- Data section -
────────────────────
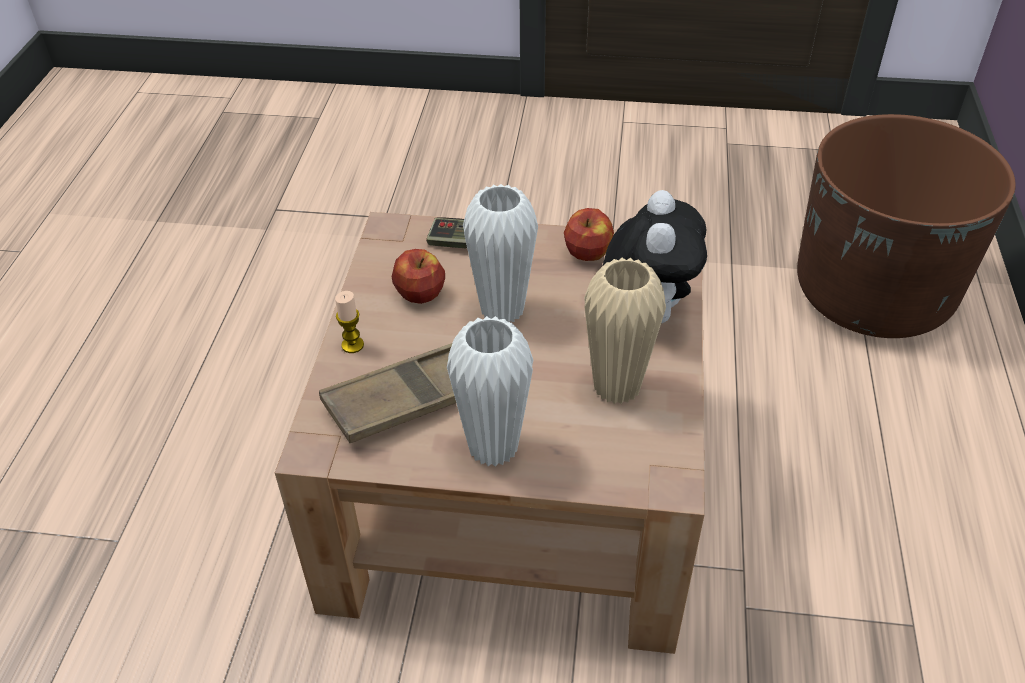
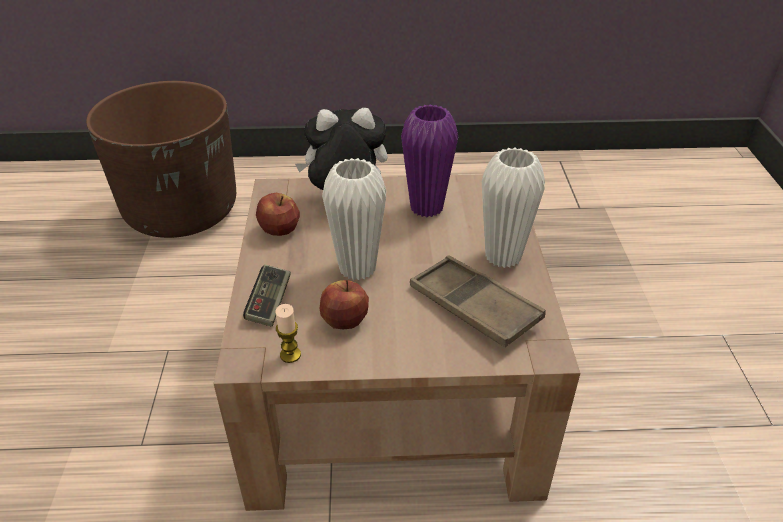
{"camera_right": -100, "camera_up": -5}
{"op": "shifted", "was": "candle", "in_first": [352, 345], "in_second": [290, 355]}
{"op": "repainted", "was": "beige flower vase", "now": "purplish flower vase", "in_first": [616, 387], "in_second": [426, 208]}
────────────────────
Could you restate the material word for word, omitting the pictures?

- Output -
{"camera_right": -100, "camera_up": -5}
{"op": "shifted", "was": "candle", "in_first": [352, 345], "in_second": [290, 355]}
{"op": "repainted", "was": "beige flower vase", "now": "purplish flower vase", "in_first": [616, 387], "in_second": [426, 208]}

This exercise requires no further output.